### Consignes
Reprenez l'extrait sur la fondation de Villeneuve le comte, depuis "2 - De plus, il" jusqu'à "donner de farine.", en le mettant à jour : remplacez "gerbes" par "bottes".

Extrait de "La fondation de Villeneuve le comte et la création de son terroir"

Article de Dominique LEGE, maîtrise d'Histoire 1993/1994

Moi, Gaucher de Châtillon, et Elizabeth, ma femme, aux sujets de cette commune et à tous, tant présents qu'à venir, pour toujours, puisque les institutions qui doivent recevoir la force de la stabilité perpétuelle, méritent d'être fixées par une lettre, pour ne pas risquer d'être ruinées ou altérées par ces présentes. Nous décidons de consigner par écrit que nous constituons sur notre terre une ville neuve qui est déclarée commune. Nous y établissons les coutumes et les libertés qui s'en suivent :

1 - Nous décidons, en effet, chers et fidèles sujets, et nous vous concédons à toujours que le bourgeois qui dans les limites de la ville aura une maison et hors de son territoire un jardin nous paiera chaque année douze deniers, à savoir à la Nativité du Seigneur six deniers,  et six à l'anniversaire de la naissance de saint Jean Baptiste; et celui qui le troisième jour après le dit terme n'aurait pas payé s'acquittera d'une amende de deux sous.

2 - De plus, il vous sera permis à tous et à n'importe quel autre ici d'acheter et de vendre ce que l'on voudra, librement et paisiblement, sans payer ni conduit ni tonlieu.

3 - De chaque fauche des prés, ils devront deux deniers à la fête de saint Rémy.

4 - Sur la terre défrichée aux dépens de la forêt, de quatorze gerbes, nous en recevrons deux seulement.

5 - Nous y ferons aussi des fours qui seront notre, où vous apporterez votre pain pour le faire cuire selon le ban; de vingt quatre pains vous en donnerez un.

6 - Nous y ferons également des moulins et vous y viendrez moudre selon le ban, et de vingt setiers de grains vous en donnerez un, sans donner de farine.

7 - Si quelqu'un est accusé de s'être mal acquitté des dîmes et des terrages ou d'avoir enfreint le ban des moulins et des fours, il se justifiera par serment.

8 - En outre, nous vous concédons le libre usage de l'eau et du bois mort selon le partage qui en sera fait entre vous et vos voisins religieux et laïcs.

9 - Dans la dite ville, du consentement de vous tous, seront établis des jurés et un maire qui semblablement nous jugera fidélité et répondra devant nos officiers des rentes et revenus de la ville ; mais ni le maire ni les jurés ne demeureront en leurs charges au-delà d'une année, sauf la volonté de tous.

### Données fournies
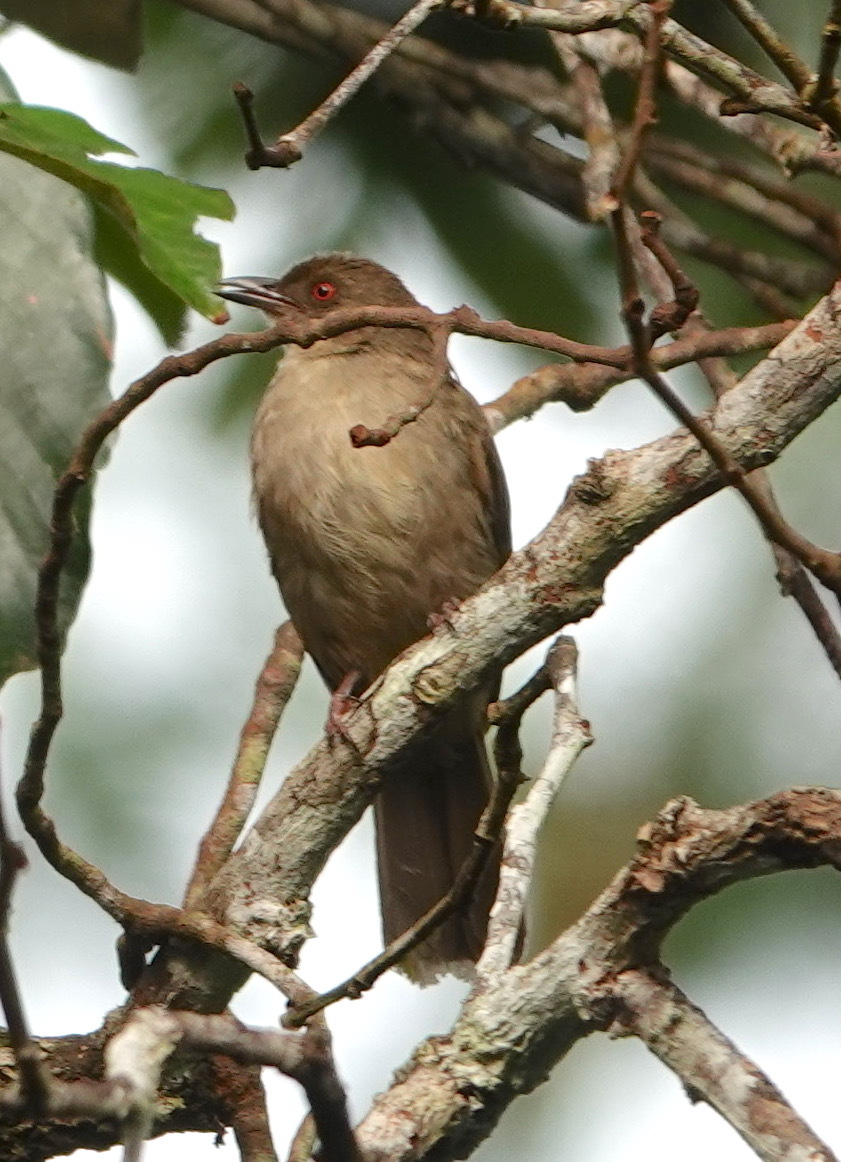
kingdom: Animalia
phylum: Chordata
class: Aves
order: Passeriformes
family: Pycnonotidae
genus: Pycnonotus
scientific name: Pycnonotus brunneus
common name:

### Résultat
2 - De plus, il vous sera permis à tous et à n'importe quel autre ici d'acheter et de vendre ce que l'on voudra, librement et paisiblement, sans payer ni conduit ni tonlieu.

3 - De chaque fauche des prés, ils devront deux deniers à la fête de saint Rémy.

4 - Sur la terre défrichée aux dépens de la forêt, de quatorze bottes, nous en recevrons deux seulement.

5 - Nous y ferons aussi des fours qui seront notre, où vous apporterez votre pain pour le faire cuire selon le ban; de vingt quatre pains vous en donnerez un.

6 - Nous y ferons également des moulins et vous y viendrez moudre selon le ban, et de vingt setiers de grains vous en donnerez un, sans donner de farine.